Marlene MacCallum, “sleep walk”

Marlene MacCallum
Ontario, Canada
https://www.marlenemaccallum.com
IG: @marlenemaccallum

sleep walk
2023
Sewn board binding with wraparound case with magnetic closure system, archival digital pigment prints on Asuka and Niyodo papers
Four volumes held in slipcase: Closed case: 1 1/16 x 7 1/8 x 10 3/16 inches, folio section page spreads: 13 7/16 x 10 1/16 inches, expanded accordion sections: 26 3/4 x 10 1/16 inches

Artist Statement

In early June 2020, to mark the end of my regular walks, I began to photograph at the edge of Lake Ontario, always from the same south-facing vantage point. Over the following months and years, I slowly amassed a visual record that reflects the ever-changing conjunction of sky, water, and land.

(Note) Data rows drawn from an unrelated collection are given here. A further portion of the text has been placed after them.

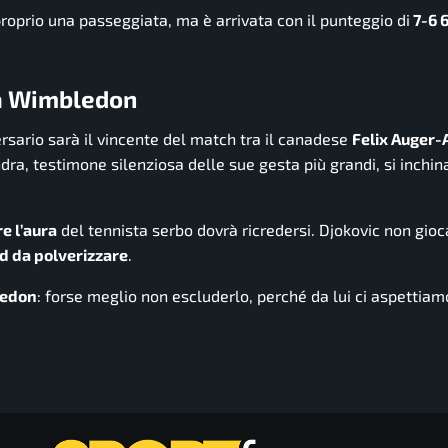
roprio una passeggiata, ma è arrivata con il punteggio di
7-6 6
 a Wimbledon
rsario sarà il vincente del match tra il canadese
Felix Auger-
ondra, testimone silenziosa delle sue gesta più grandi, si inchi
re l’aura
del tennista serbo dovrà ricredersi. Djokovic non gioc
d da polverizzare
.
edon
: forse meglio non escluderlo, perché da lui ci aspettia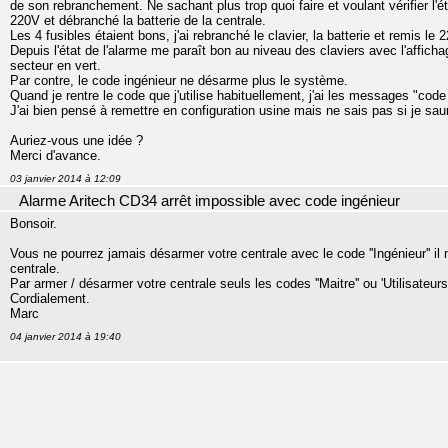
de son rebranchement. Ne sachant plus trop quoi faire et voulant vérifier l'éta
220V et débranché la batterie de la centrale.
Les 4 fusibles étaient bons, j'ai rebranché le clavier, la batterie et remis le 
Depuis l'état de l'alarme me paraît bon au niveau des claviers avec l'affich
secteur en vert.
Par contre, le code ingénieur ne désarme plus le système.
Quand je rentre le code que j'utilise habituellement, j'ai les messages "code
J'ai bien pensé à remettre en configuration usine mais ne sais pas si je saur
Auriez-vous une idée ?
Merci d'avance.
03 janvier 2014 à 12:09
Alarme Aritech CD34 arrêt impossible avec code ingénieur
Bonsoir.
Vous ne pourrez jamais désarmer votre centrale avec le code ''Ingénieur'' i
centrale.
Par armer / désarmer votre centrale seuls les codes ''Maitre'' ou 'Utilisateurs'
Cordialement.
Marc
04 janvier 2014 à 19:40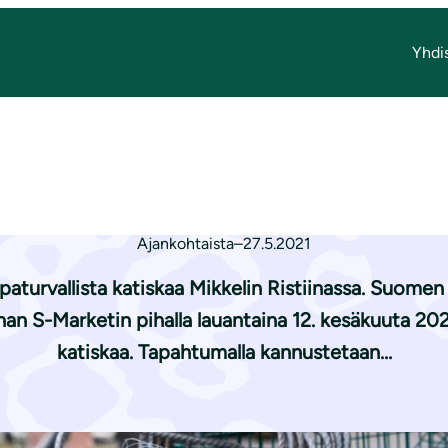
Yhdi
kaan Mikkelin Ristiinassa
 katiskaan Mikkel
Ajankohtaista
–
27.5.2021
paturvallista katiskaa Mikkelin Ristiinassa. Suomen 
an S-Marketin pihalla lauantaina 12. kesäkuuta 2021
katiskaa. Tapahtumalla kannustetaan…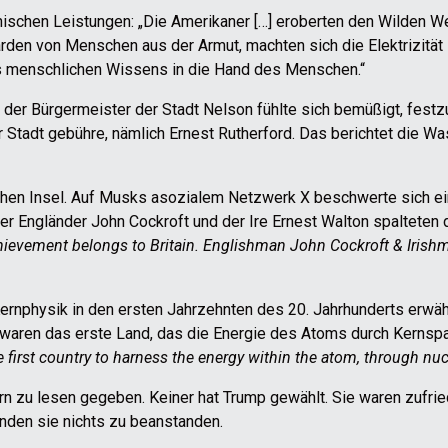
nischen Leistungen: „Die Amerikaner […] eroberten den Wilden We
arden von Menschen aus der Armut, machten sich die Elektrizität
s menschlichen Wissens in die Hand des Menschen.“
der Bürgermeister der Stadt Nelson fühlte sich bemüßigt, festzu
tadt gebühre, nämlich Ernest Rutherford. Das berichtet die Wa
en Insel. Auf Musks asozialem Netzwerk X beschwerte sich ein 
Der Engländer John Cockroft und der Ire Ernest Walton spalteten
chievement belongs to Britain. Englishman John Cockroft & Irishm
nphysik in den ersten Jahrzehnten des 20. Jahrhunderts erwähnt
n waren das erste Land, das die Energie des Atoms durch Kerns
 first country to harness the energy within the atom, through nuc
rn zu lesen gegeben. Keiner hat Trump gewählt. Sie waren zufrie
anden sie nichts zu beanstanden.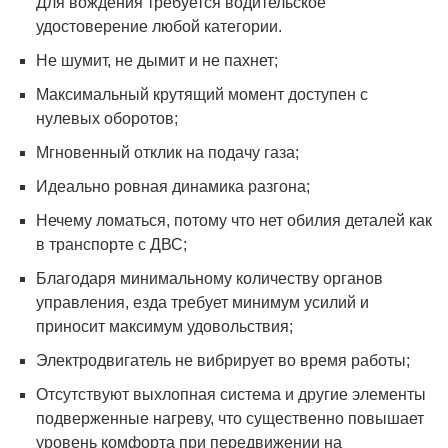
Для вождения требуется водительское
удостоверение любой категории.
Не шумит, не дымит и не пахнет;
Максимальный крутящий момент доступен с
нулевых оборотов;
Мгновенный отклик на подачу газа;
Идеально ровная динамика разгона;
Нечему ломаться, потому что нет обилия деталей как
в транспорте с ДВС;
Благодаря минимальному количеству органов
управления, езда требует минимум усилий и
приносит максимум удовольствия;
Электродвигатель не вибрирует во время работы;
Отсутствуют выхлопная система и другие элементы
подверженные нагреву, что существенно повышает
уровень комфорта при передвижении на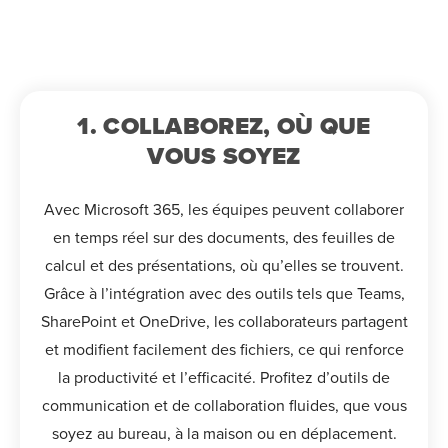
1. COLLABOREZ, OÙ QUE
VOUS SOYEZ
Avec Microsoft 365, les équipes peuvent collaborer
en temps réel sur des documents, des feuilles de
calcul et des présentations, où qu’elles se trouvent.
Grâce à l’intégration avec des outils tels que Teams,
SharePoint et OneDrive, les collaborateurs partagent
et modifient facilement des fichiers, ce qui renforce
la productivité et l’efficacité. Profitez d’outils de
communication et de collaboration fluides, que vous
soyez au bureau, à la maison ou en déplacement.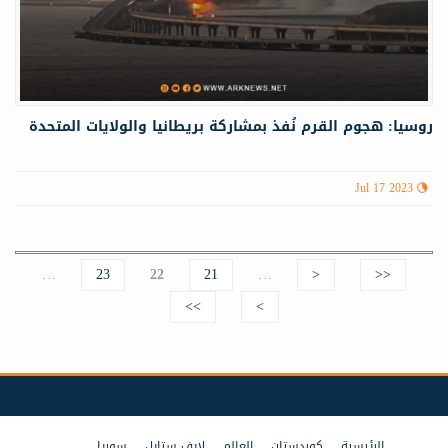
روسيا: هجوم القرم نُفذ بمشاركة بريطانيا والولايات المتحدة
Jul 17 2023
…
23
22
21
…
<
<<
Pages
>>
>
الرئيسية
كوردستان
العالم
لايف ستايل
سوريا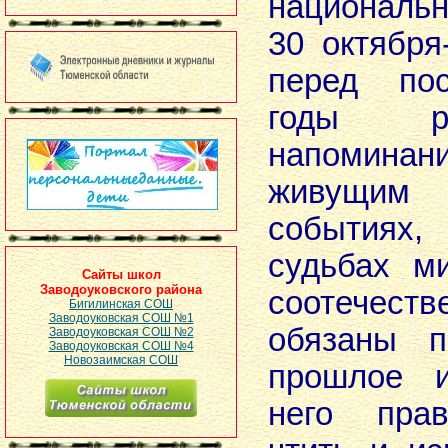
националь
30 октября
перед по
годы р
напоми
живущим 
событиях,
судьбах м
Сайты школ
Заводоуковского района
соотечес
Бигилинская СОШ
Заводоуковская СОШ №1
обязаны п
Заводоуковская СОШ №2
Заводоуковская СОШ №4
Новозаимская СОШ
прошлое и
него прав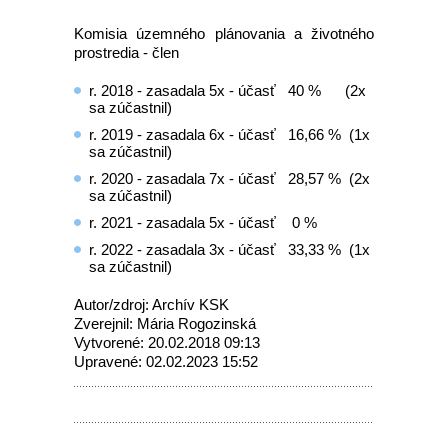
Komisia územného plánovania a životného
prostredia - člen
r. 2018 - zasadala 5x - účasť 40 % (2x
sa zúčastnil)
r. 2019 - zasadala 6x - účasť 16,66 % (1x
sa zúčastnil)
r. 2020 - zasadala 7x - účasť 28,57 % (2x
sa zúčastnil)
r. 2021 - zasadala 5x - účasť 0 %
r. 2022 - zasadala 3x - účasť 33,33 % (1x
sa zúčastnil)
Autor/zdroj: Archív KSK
Zverejnil: Mária Rogozinská
Vytvorené: 20.02.2018 09:13
Upravené: 02.02.2023 15:52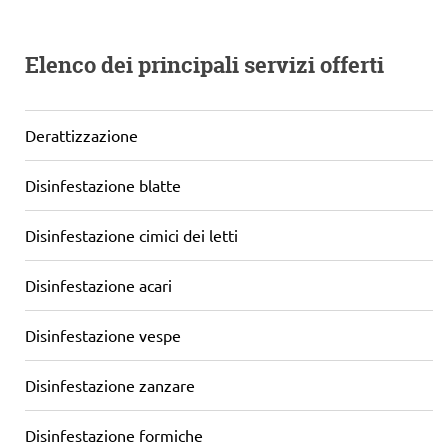
Elenco dei principali servizi offerti
Derattizzazione
Disinfestazione blatte
Disinfestazione cimici dei letti
Disinfestazione acari
Disinfestazione vespe
Disinfestazione zanzare
Disinfestazione formiche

My conception of this vast lake as a static entity was transformed into a realization of the mutability, vulnerability, and adaptability of this environment. The process of making sleep walk was a discovery of the phenomena of shifting states: natural, physical, social and psychological. This resulted in a seven-section work, using a combination of accordion and nested folio sections.

Section One: fluctuate
The unfolding natural pattern of seasonal flux. Two forms of time are present, the diachronic time of movement through the book and the synchronic time of each page.

Section Two: sublimate
Each section begins with a word that encapsulates a form of shift.
Sublimation—the phenomenal occurrence as snow bypasses its watery self to become sky, this shocking shift of states where water feels wedged between solid and gas and the ever-present horizon.
The artist is out of view but present in how the work is framed and offered, sharing the wonder of a world that is ever affected by our presence.

Section Three: invert
Negative to positive—a world of photographic inversions where the shift-maker is the artist choosing to flip black and white and colour when given the surprising gift that a lake’s edge can be its own mirror image. The eerie process of translation when a negative turns snow into stone.

Section Four: lit becomes split
The rip tide that spills past into future.

Section Five: saturate
The cycle of drain and rain unbalanced by temperature shifts.

Section Six: cloud
The visual veil.

Section Seven: sleep walk
The algae clogging the water and zebra mussels clogging the shore.
Are we oblivious to or observant of the evidence at the event horizon?